- AVAILABLE DATA
* * *
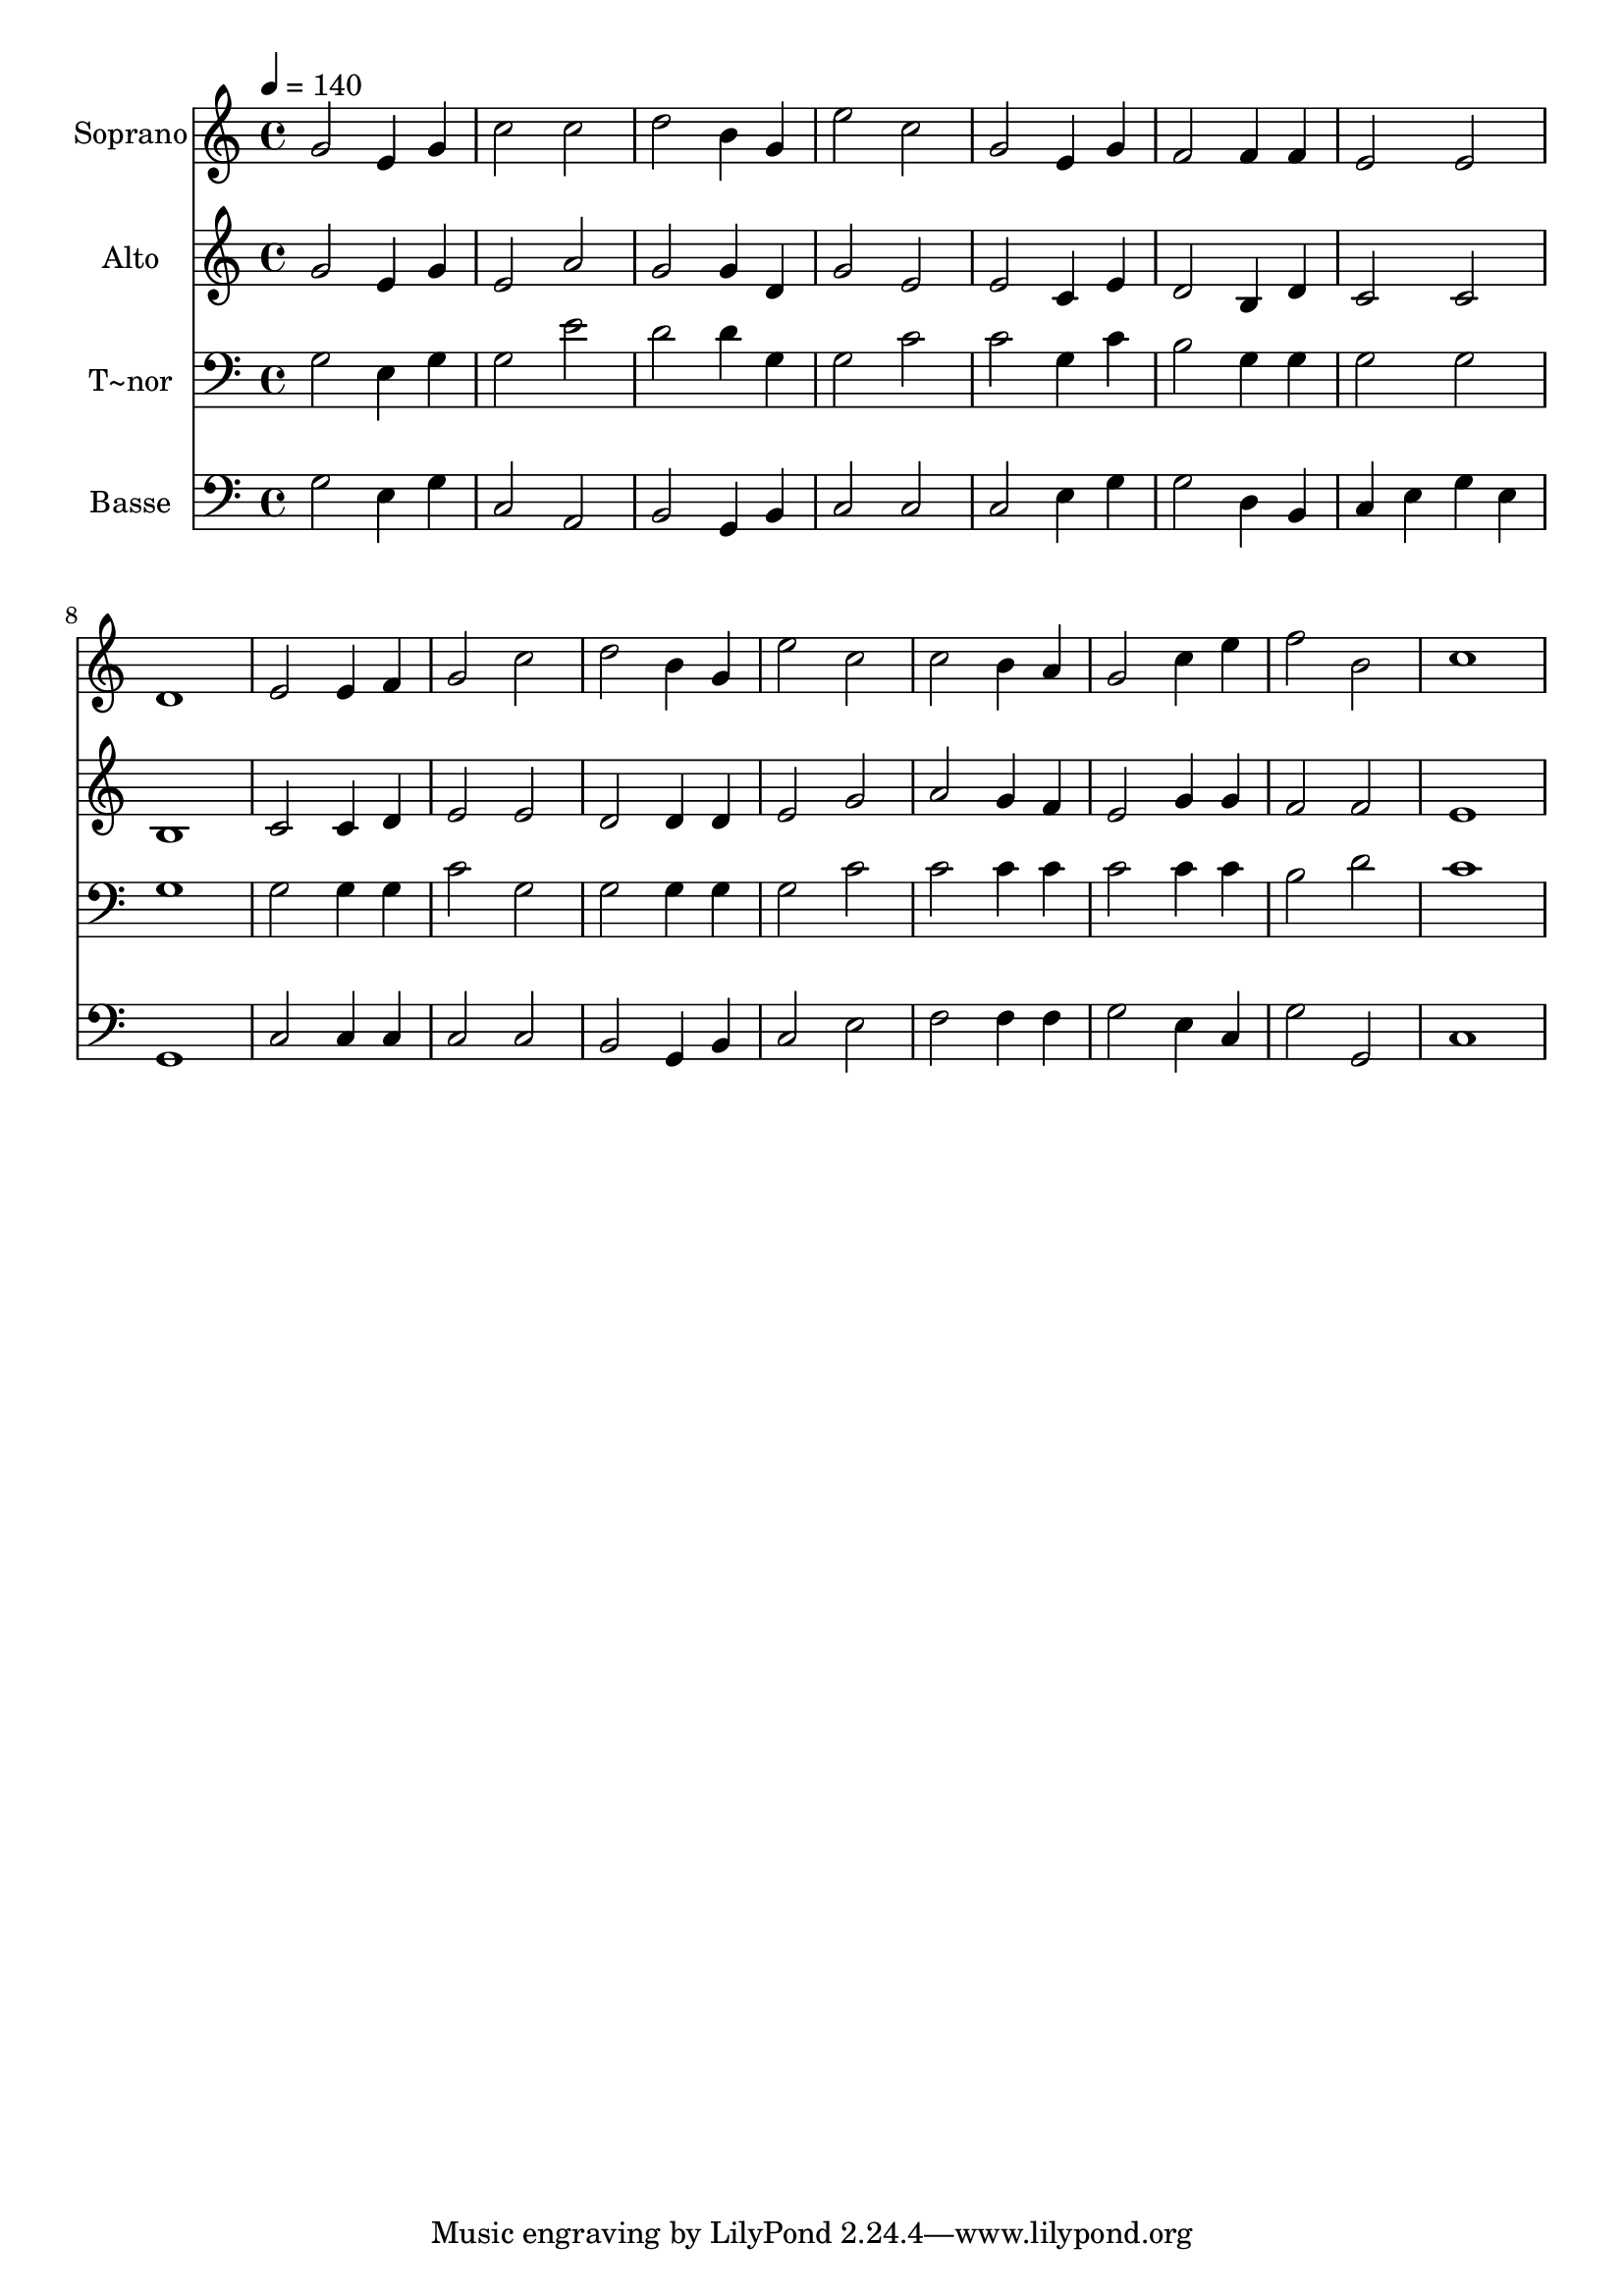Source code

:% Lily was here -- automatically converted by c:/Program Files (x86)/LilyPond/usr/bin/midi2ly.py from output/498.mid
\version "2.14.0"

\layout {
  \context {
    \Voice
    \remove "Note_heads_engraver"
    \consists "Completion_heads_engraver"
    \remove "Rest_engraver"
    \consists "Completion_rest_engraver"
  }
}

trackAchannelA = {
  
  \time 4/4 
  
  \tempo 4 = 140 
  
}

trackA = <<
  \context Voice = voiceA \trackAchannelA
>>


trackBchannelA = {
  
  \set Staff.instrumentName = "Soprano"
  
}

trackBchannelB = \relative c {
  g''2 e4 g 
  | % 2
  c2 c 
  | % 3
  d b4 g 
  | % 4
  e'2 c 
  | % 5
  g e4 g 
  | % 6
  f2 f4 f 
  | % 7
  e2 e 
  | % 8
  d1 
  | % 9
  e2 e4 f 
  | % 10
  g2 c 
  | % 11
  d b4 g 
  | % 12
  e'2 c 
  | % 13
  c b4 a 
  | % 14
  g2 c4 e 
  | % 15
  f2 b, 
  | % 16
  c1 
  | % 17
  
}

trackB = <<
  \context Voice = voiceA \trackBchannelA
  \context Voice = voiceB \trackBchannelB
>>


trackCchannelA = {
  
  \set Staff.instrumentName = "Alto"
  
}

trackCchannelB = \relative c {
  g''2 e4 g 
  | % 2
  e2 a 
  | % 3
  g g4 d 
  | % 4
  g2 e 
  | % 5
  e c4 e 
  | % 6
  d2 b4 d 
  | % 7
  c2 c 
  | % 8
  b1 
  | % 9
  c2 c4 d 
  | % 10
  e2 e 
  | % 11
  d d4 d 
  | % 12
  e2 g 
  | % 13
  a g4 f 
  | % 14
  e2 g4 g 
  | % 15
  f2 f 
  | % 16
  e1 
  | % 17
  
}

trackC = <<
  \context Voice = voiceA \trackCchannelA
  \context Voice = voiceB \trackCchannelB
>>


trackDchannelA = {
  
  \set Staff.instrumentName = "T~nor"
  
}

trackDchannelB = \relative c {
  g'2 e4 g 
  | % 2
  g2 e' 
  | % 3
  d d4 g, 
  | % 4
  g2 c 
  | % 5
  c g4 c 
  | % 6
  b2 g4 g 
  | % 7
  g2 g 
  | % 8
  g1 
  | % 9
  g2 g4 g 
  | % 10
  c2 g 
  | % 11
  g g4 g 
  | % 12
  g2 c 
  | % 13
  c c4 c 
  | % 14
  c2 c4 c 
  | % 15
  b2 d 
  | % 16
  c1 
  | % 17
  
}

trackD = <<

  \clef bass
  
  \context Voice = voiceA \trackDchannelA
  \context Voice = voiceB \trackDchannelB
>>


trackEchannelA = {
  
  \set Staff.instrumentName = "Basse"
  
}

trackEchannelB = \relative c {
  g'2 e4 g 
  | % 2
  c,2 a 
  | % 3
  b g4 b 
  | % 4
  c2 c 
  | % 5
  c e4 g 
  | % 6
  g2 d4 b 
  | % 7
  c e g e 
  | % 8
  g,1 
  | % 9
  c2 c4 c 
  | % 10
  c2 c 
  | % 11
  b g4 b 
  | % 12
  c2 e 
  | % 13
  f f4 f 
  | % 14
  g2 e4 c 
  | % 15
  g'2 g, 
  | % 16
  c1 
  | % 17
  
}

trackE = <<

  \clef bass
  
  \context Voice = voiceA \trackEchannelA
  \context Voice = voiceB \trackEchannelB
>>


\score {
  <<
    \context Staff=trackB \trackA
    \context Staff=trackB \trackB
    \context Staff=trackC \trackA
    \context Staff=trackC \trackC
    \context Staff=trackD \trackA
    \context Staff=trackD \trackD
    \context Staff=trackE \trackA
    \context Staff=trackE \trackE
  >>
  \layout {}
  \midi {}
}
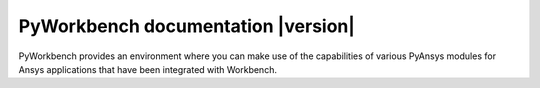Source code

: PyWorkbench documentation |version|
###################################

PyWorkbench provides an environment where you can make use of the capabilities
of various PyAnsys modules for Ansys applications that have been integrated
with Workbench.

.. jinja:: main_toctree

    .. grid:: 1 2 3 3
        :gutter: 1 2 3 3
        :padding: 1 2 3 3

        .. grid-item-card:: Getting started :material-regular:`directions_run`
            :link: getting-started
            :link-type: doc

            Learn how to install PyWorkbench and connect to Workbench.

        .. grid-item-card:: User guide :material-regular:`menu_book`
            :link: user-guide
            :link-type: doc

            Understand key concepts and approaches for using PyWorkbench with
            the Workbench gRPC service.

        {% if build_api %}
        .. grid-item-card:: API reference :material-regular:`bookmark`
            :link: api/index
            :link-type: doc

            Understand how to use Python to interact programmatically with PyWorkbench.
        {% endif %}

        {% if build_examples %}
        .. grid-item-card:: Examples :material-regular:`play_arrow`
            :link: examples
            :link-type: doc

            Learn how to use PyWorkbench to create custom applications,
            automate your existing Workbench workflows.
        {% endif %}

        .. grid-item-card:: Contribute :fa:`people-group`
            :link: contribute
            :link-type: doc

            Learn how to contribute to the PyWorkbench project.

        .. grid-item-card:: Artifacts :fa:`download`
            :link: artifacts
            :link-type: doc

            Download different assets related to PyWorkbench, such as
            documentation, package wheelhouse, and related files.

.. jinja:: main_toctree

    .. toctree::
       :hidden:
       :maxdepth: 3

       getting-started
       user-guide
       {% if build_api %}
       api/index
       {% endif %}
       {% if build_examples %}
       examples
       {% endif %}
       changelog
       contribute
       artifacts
* * *
- WHAT YOU ARE ASKED TO DO
Write out the entries above verbatim, without pictures.

- RESULT
Source code

:% Lily was here -- automatically converted by c:/Program Files (x86)/LilyPond/usr/bin/midi2ly.py from output/498.mid
\version "2.14.0"

\layout {
  \context {
    \Voice
    \remove "Note_heads_engraver"
    \consists "Completion_heads_engraver"
    \remove "Rest_engraver"
    \consists "Completion_rest_engraver"
  }
}

trackAchannelA = {
  
  \time 4/4 
  
  \tempo 4 = 140 
  
}

trackA = <<
  \context Voice = voiceA \trackAchannelA
>>


trackBchannelA = {
  
  \set Staff.instrumentName = "Soprano"
  
}

trackBchannelB = \relative c {
  g''2 e4 g 
  | % 2
  c2 c 
  | % 3
  d b4 g 
  | % 4
  e'2 c 
  | % 5
  g e4 g 
  | % 6
  f2 f4 f 
  | % 7
  e2 e 
  | % 8
  d1 
  | % 9
  e2 e4 f 
  | % 10
  g2 c 
  | % 11
  d b4 g 
  | % 12
  e'2 c 
  | % 13
  c b4 a 
  | % 14
  g2 c4 e 
  | % 15
  f2 b, 
  | % 16
  c1 
  | % 17
  
}

trackB = <<
  \context Voice = voiceA \trackBchannelA
  \context Voice = voiceB \trackBchannelB
>>


trackCchannelA = {
  
  \set Staff.instrumentName = "Alto"
  
}

trackCchannelB = \relative c {
  g''2 e4 g 
  | % 2
  e2 a 
  | % 3
  g g4 d 
  | % 4
  g2 e 
  | % 5
  e c4 e 
  | % 6
  d2 b4 d 
  | % 7
  c2 c 
  | % 8
  b1 
  | % 9
  c2 c4 d 
  | % 10
  e2 e 
  | % 11
  d d4 d 
  | % 12
  e2 g 
  | % 13
  a g4 f 
  | % 14
  e2 g4 g 
  | % 15
  f2 f 
  | % 16
  e1 
  | % 17
  
}

trackC = <<
  \context Voice = voiceA \trackCchannelA
  \context Voice = voiceB \trackCchannelB
>>


trackDchannelA = {
  
  \set Staff.instrumentName = "T~nor"
  
}

trackDchannelB = \relative c {
  g'2 e4 g 
  | % 2
  g2 e' 
  | % 3
  d d4 g, 
  | % 4
  g2 c 
  | % 5
  c g4 c 
  | % 6
  b2 g4 g 
  | % 7
  g2 g 
  | % 8
  g1 
  | % 9
  g2 g4 g 
  | % 10
  c2 g 
  | % 11
  g g4 g 
  | % 12
  g2 c 
  | % 13
  c c4 c 
  | % 14
  c2 c4 c 
  | % 15
  b2 d 
  | % 16
  c1 
  | % 17
  
}

trackD = <<

  \clef bass
  
  \context Voice = voiceA \trackDchannelA
  \context Voice = voiceB \trackDchannelB
>>


trackEchannelA = {
  
  \set Staff.instrumentName = "Basse"
  
}

trackEchannelB = \relative c {
  g'2 e4 g 
  | % 2
  c,2 a 
  | % 3
  b g4 b 
  | % 4
  c2 c 
  | % 5
  c e4 g 
  | % 6
  g2 d4 b 
  | % 7
  c e g e 
  | % 8
  g,1 
  | % 9
  c2 c4 c 
  | % 10
  c2 c 
  | % 11
  b g4 b 
  | % 12
  c2 e 
  | % 13
  f f4 f 
  | % 14
  g2 e4 c 
  | % 15
  g'2 g, 
  | % 16
  c1 
  | % 17
  
}

trackE = <<

  \clef bass
  
  \context Voice = voiceA \trackEchannelA
  \context Voice = voiceB \trackEchannelB
>>


\score {
  <<
    \context Staff=trackB \trackA
    \context Staff=trackB \trackB
    \context Staff=trackC \trackA
    \context Staff=trackC \trackC
    \context Staff=trackD \trackA
    \context Staff=trackD \trackD
    \context Staff=trackE \trackA
    \context Staff=trackE \trackE
  >>
  \layout {}
  \midi {}
}
Source code

: PyWorkbench documentation |version|
###################################

PyWorkbench provides an environment where you can make use of the capabilities
of various PyAnsys modules for Ansys applications that have been integrated
with Workbench.

.. jinja:: main_toctree

    .. grid:: 1 2 3 3
        :gutter: 1 2 3 3
        :padding: 1 2 3 3

        .. grid-item-card:: Getting started :material-regular:`directions_run`
            :link: getting-started
            :link-type: doc

            Learn how to install PyWorkbench and connect to Workbench.

        .. grid-item-card:: User guide :material-regular:`menu_book`
            :link: user-guide
            :link-type: doc

            Understand key concepts and approaches for using PyWorkbench with
            the Workbench gRPC service.

        {% if build_api %}
        .. grid-item-card:: API reference :material-regular:`bookmark`
            :link: api/index
            :link-type: doc

            Understand how to use Python to interact programmatically with PyWorkbench.
        {% endif %}

        {% if build_examples %}
        .. grid-item-card:: Examples :material-regular:`play_arrow`
            :link: examples
            :link-type: doc

            Learn how to use PyWorkbench to create custom applications,
            automate your existing Workbench workflows.
        {% endif %}

        .. grid-item-card:: Contribute :fa:`people-group`
            :link: contribute
            :link-type: doc

            Learn how to contribute to the PyWorkbench project.

        .. grid-item-card:: Artifacts :fa:`download`
            :link: artifacts
            :link-type: doc

            Download different assets related to PyWorkbench, such as
            documentation, package wheelhouse, and related files.

.. jinja:: main_toctree

    .. toctree::
       :hidden:
       :maxdepth: 3

       getting-started
       user-guide
       {% if build_api %}
       api/index
       {% endif %}
       {% if build_examples %}
       examples
       {% endif %}
       changelog
       contribute
       artifacts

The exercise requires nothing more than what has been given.